■ EXCERPT TO READ:

■ ■ ■ ■

So, now when you will look up for a host name, irrespective of the protocol used - be it http, ftp, rsync, ldap whatever, first the /etc/hosts file will be looked up. Since, your _blocked host_ points to localhost it will try to connect the service on your own PC. And if it doesn't find any server running on that port it will give an error. If it finds any server running on your PC for the server, it will connect to it.
So, after blocking this if you run an apache server it will connect to your own PC on port 80.
But, if you specify *abc.xyz it becomes an invalid fqdn(see the wikipedia entry in my previous post).


----------



## vaibhavtek (Nov 2, 2007)

hey why I am not able to block...??

Please look at my *previous post*..

Plzzzzz reply.


----------



## roxisayshi (Nov 2, 2007)

■ ■ ■ ■

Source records
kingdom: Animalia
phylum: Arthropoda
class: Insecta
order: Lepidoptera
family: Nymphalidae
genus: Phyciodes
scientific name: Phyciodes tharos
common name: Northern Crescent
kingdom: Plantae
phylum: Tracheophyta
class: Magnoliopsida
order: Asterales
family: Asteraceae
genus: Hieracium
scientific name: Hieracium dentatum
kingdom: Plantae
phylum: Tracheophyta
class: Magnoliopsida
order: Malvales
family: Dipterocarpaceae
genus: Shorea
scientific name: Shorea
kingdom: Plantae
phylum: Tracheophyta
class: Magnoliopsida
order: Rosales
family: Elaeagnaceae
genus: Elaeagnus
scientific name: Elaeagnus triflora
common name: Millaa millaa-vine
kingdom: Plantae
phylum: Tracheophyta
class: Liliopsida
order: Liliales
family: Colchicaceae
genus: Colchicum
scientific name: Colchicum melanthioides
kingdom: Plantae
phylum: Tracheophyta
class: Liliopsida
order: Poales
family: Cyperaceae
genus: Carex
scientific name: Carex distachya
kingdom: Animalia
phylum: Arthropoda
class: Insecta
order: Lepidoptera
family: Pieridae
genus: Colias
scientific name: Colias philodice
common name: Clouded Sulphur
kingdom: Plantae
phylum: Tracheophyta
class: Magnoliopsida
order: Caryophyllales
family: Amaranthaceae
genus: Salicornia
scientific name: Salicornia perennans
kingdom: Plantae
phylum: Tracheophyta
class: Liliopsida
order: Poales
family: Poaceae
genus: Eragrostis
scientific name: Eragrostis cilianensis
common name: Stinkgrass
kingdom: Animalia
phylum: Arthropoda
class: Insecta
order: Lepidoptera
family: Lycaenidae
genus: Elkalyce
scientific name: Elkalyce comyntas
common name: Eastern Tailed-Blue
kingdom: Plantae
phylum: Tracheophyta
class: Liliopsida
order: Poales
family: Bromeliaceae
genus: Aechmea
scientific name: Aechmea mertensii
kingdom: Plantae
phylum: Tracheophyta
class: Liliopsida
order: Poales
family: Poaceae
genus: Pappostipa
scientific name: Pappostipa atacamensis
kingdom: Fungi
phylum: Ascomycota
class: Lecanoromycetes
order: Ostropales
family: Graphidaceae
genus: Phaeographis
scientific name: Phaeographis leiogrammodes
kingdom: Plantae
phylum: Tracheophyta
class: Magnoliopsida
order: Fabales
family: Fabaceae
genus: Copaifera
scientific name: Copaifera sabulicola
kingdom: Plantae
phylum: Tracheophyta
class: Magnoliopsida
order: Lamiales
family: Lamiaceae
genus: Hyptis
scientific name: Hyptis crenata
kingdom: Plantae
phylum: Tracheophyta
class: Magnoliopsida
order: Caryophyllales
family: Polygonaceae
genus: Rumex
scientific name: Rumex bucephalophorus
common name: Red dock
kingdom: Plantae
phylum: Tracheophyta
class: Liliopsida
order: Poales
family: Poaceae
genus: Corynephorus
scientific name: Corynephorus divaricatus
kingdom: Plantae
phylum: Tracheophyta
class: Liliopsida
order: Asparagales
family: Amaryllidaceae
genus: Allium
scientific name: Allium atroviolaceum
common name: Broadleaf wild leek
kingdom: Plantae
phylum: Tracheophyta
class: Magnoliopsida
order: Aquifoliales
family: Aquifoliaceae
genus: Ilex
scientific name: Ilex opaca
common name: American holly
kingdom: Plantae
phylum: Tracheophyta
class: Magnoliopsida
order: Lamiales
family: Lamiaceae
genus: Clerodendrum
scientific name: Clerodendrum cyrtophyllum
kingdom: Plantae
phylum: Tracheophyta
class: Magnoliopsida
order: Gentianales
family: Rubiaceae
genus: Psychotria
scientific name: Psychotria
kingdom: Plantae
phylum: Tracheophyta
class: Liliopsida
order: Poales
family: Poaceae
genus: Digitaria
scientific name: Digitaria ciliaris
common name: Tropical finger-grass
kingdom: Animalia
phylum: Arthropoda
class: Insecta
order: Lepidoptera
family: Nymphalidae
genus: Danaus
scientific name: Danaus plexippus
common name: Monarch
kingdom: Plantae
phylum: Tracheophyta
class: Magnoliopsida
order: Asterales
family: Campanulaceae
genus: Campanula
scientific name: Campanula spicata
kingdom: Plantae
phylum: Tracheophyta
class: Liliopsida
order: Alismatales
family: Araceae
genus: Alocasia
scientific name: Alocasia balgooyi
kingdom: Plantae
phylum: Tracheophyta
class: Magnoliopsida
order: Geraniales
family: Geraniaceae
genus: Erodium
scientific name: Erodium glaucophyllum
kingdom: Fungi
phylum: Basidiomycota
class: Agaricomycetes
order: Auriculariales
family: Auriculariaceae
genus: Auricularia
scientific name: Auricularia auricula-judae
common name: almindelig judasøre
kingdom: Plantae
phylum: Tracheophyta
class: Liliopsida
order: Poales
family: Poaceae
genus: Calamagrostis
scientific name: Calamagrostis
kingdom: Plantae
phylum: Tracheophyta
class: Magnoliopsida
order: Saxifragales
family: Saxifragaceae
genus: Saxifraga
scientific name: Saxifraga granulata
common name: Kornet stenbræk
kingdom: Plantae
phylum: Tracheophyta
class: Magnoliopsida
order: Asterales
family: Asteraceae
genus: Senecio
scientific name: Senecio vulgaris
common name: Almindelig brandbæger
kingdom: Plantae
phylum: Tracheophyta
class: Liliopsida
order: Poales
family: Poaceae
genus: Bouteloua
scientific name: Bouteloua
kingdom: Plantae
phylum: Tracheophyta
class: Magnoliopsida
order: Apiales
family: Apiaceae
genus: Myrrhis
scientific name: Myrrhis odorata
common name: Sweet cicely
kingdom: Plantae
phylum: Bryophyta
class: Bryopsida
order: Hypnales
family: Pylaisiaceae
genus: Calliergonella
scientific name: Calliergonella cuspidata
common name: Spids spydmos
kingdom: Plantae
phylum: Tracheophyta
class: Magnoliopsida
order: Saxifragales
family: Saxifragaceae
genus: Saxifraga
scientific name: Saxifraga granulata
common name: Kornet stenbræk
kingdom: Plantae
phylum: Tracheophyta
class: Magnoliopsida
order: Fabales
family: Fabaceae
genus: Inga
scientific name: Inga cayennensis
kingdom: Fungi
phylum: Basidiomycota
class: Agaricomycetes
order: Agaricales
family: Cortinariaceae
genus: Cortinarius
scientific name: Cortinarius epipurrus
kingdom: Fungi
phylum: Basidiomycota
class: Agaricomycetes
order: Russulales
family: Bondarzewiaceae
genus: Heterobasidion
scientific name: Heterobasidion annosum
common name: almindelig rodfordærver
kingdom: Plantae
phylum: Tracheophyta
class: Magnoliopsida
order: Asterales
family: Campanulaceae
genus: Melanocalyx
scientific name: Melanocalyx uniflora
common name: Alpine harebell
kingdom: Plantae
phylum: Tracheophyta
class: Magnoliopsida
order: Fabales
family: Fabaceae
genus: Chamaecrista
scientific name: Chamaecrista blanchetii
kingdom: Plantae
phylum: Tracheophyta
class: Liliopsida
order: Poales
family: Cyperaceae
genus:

■ ■ ■ ■

■ CHALLENGE 1: Write out the part of the /etc/hosts thread that runs from "But, if you" to "my *previous post*..".
■ CHALLENGE 2: Resume the forum thread on blocking hosts through /etc/hosts from the point where it stops.
The rows are not needed for any of this work.

■ REPLY 1:
But, if you specify *abc.xyz it becomes an invalid fqdn(see the wikipedia entry in my previous post).


----------



## vaibhavtek (Nov 2, 2007)

hey why I am not able to block...??

Please look at my *previous post*..

■ REPLY 2:
@vaibhavtek

Hey, it finally worked for me and can also work for you.
Just restart your browser for these changes to take effect.
That's it.
I was doing exactly what is mentioned in the very 1st post of this thread but did not able to block websites. Later on, I found that the changes will take effect only when the browser is closed and reopen again.

@batistabomb
Thanks


----------



## Batistabomb (Nov 2, 2007)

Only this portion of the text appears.